THE STORY - An immigrant worker falls into a vat of pickles and is brined for 100 years. The brine preserves him perfectly, and when he emerges in present day Brooklyn, he finds that he hasn't aged a day.
THE CAST - Seth Rogen, Sarah Snook & Jorma Taccone
THE TEAM - Brandon Trost (Director) & Simon Rich (Writer)
THE RUNNING TIME - 89 Minutes
THE GOOD - A sweet story told with a lot of heart. Seth Rogen giving a very fine double performance.
THE BAD - It goes off on too many unfocused directions and tangents as it moves along.
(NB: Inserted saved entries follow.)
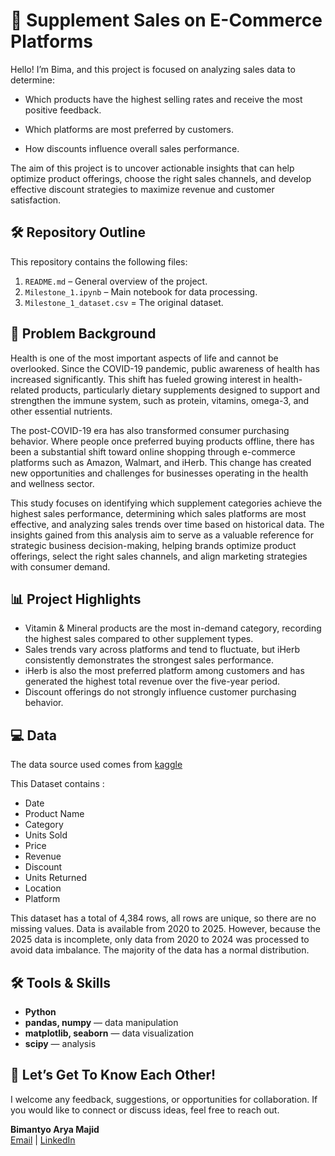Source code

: # :department_store: Supplement Sales on E-Commerce Platforms

Hello! I’m Bima, and this project is focused on analyzing sales data to determine:

- Which products have the highest selling rates and receive the most positive feedback.

- Which platforms are most preferred by customers.

- How discounts influence overall sales performance.

The aim of this project is to uncover actionable insights that can help optimize product offerings, choose the right sales channels, and develop effective discount strategies to maximize revenue and customer satisfaction.

## 🛠️ Repository Outline 

This repository contains the following files:

1. `README.md` – General overview of the project.  
2. `Milestone_1.ipynb` – Main notebook for data processing.
3.  `Milestone_1_dataset.csv` = The original dataset. 

## :eyes: Problem Background
Health is one of the most important aspects of life and cannot be overlooked. Since the COVID-19 pandemic, public awareness of health has increased significantly. This shift has fueled growing interest in health-related products, particularly dietary supplements designed to support and strengthen the immune system, such as protein, vitamins, omega-3, and other essential nutrients.

The post-COVID-19 era has also transformed consumer purchasing behavior. Where people once preferred buying products offline, there has been a substantial shift toward online shopping through e-commerce platforms such as Amazon, Walmart, and iHerb. This change has created new opportunities and challenges for businesses operating in the health and wellness sector.

This study focuses on identifying which supplement categories achieve the highest sales performance, determining which sales platforms are most effective, and analyzing sales trends over time based on historical data. The insights gained from this analysis aim to serve as a valuable reference for strategic business decision-making, helping brands optimize product offerings, select the right sales channels, and align marketing strategies with consumer demand.

## 📊 Project Highlights

- Vitamin & Mineral products are the most in-demand category, recording the highest sales compared to other supplement types.
- Sales trends vary across platforms and tend to fluctuate, but iHerb consistently demonstrates the strongest sales performance.
- iHerb is also the most preferred platform among customers and has generated the highest total revenue over the five-year period.
- Discount offerings do not strongly influence customer purchasing behavior.

## :computer: Data
The data source used comes from [kaggle](https://www.kaggle.com/datasets/zahidmughal2343/supplement-sales-data)

This Dataset contains : 

- Date
- Product Name
- Category
- Units Sold
- Price
- Revenue
- Discount
- Units Returned
- Location
- Platform

This dataset has a total of 4,384 rows, all rows are unique, so there are no missing values. Data is available from 2020 to 2025. However, because the 2025 data is incomplete, only data from 2020 to 2024 was processed to avoid data imbalance. The majority of the data has a normal distribution.

## 🛠 Tools & Skills

- **Python**
- **pandas, numpy** — data manipulation
- **matplotlib, seaborn** — data visualization
- **scipy** — analysis

## :necktie:  Let’s Get To Know Each Other!

I welcome any feedback, suggestions, or opportunities for collaboration. If you would like to connect or discuss ideas, feel free to reach out.

**Bimantyo Arya Majid**  
[Email](bimantyoarya13@gmail.com) | [LinkedIn](https://www.linkedin.com/in/bimantyoarya/)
THE OSCAR PROSPECTS - None
THE FINAL SCORE - 6/10
Read the FULL REVIEW
By Dan Bayer
Comedy is subjective. Let’s get that out of the way right upfront. If a joke is funny to me and not funny to you, there’s very little I can do to get you to laugh at the joke, and heaven forbid I try to explain the joke, which just sucks all the fun out of anything. So when I say that at best, I chuckled a few times and outright guffawed only once during Brandon Trost’s Seth Rogen new comedy vehicle “An American Pickle,” it should go without saying that on that front, your mileage may vary. But I would argue that the main goal of “An American Pickle” is not laughter. Instead, the film is much less a comedy than it is a sweet, simple fable about the importance of family. At least, that’s where its heart seems to be.
The story, adapted by Simon Rich from his own novella, concerns one Herschel Greenbaum (Seth Rogen), a ditch-digger in turn of the century Eastern Europe who immigrates to the United States with his wife (Sarah Snook) after the Cossacks sack their Jewish village on their wedding day. Herschel wants to build a better life for his family, to give both himself and his wife their biggest dreams (a cemetery plot with their own gravestones and feeling the bubbles of seltzer water on his tongue). Unfortunately, those plans get put on hold when one day, while working at a pickle factory, he accidentally falls into a vat of pickles and is left to brine for a hundred years. When he is finally discovered - perfectly preserved by the brine - he meets his one living relative: Great-grandson Ben Greenbaum (also Seth Rogen), a Brooklynite hipster who has been developing an app to grade products and companies on how ethical they are.
There are chuckles to be had as we watch Herschel’s amazement at the world around him (his awe at Ben’s SodaStream is palpable), and even as we watch his old world views brush up against those of the modern-day; after Herschel starts his own pickle business by locally sourcing all his ingredients (from the trash), the denizens of Brooklyn are at first charmed by his authenticity, before being confronted with his stuck-in-the-early-1900s beliefs, like how women are naturally lesser than men. But while the plot of the film centers on Herschel, its heart is focused on Ben. His doting parents were killed in a car crash a while back, and it's clear from the outset that he hasn’t truly mourned for them. He’s also grown distant from his Jewish heritage, telling Herschel as they visit the family plot that he no longer remembers the words to the Mourner’s Kaddish. Herschel acts as the unstoppable force to Ben’s immovable object, and Rogen does expert work mapping the journeys of both men as they twist and turn towards an understanding and acceptance of each other and themselves.
In fact, Rogen is by far the best thing about the film, and quite possibly a career peak for the actor. His subtle vocal and physical work clearly separates the two characters from each other, but also connects them - Herschel may barrel forward with the laser-focused intensity of an Old World laborer when he walks, as opposed to Ben’s loping gait, but both men adopt a similar, slightly hunched-over posture when they feel sad, and have the same smile when they feel happy. After the prologue in the early 1900s, the film seems slightly unsure of where it wants to go tonally, but Rogen’s warm, grounded, quiet performance eventually molds the film to its shape, keeping everything in the lightly bittersweet realm of Yiddish comedy.
The film’s attempts at topicality fall somewhat flat, partially because the screenplay essentially has only one joke (“Herschel’s Old World views are so cringe-worthy today, huh?!”) and partly because that part of the plot is easy and expected. The fact that this storyline takes up most of the film’s running time is unfortunate, because when the story focuses on Herschel and Ben’s connection, and how the idea of family and togetherness has changed over time, “An American Pickle” is surprisingly sweet and sincere. That emotional core is the real engine powering the story, not the fish-out-of-water plot, and when the film focuses on that, it becomes almost genuinely affecting. But when paired with the rote comedy and story beats of the rest of the film, “An American Pickle” ends up being a pleasant watch, no more, no less. A little more salt would have gone a long way towards making this a full meal, but instead, it’s just a nice snack.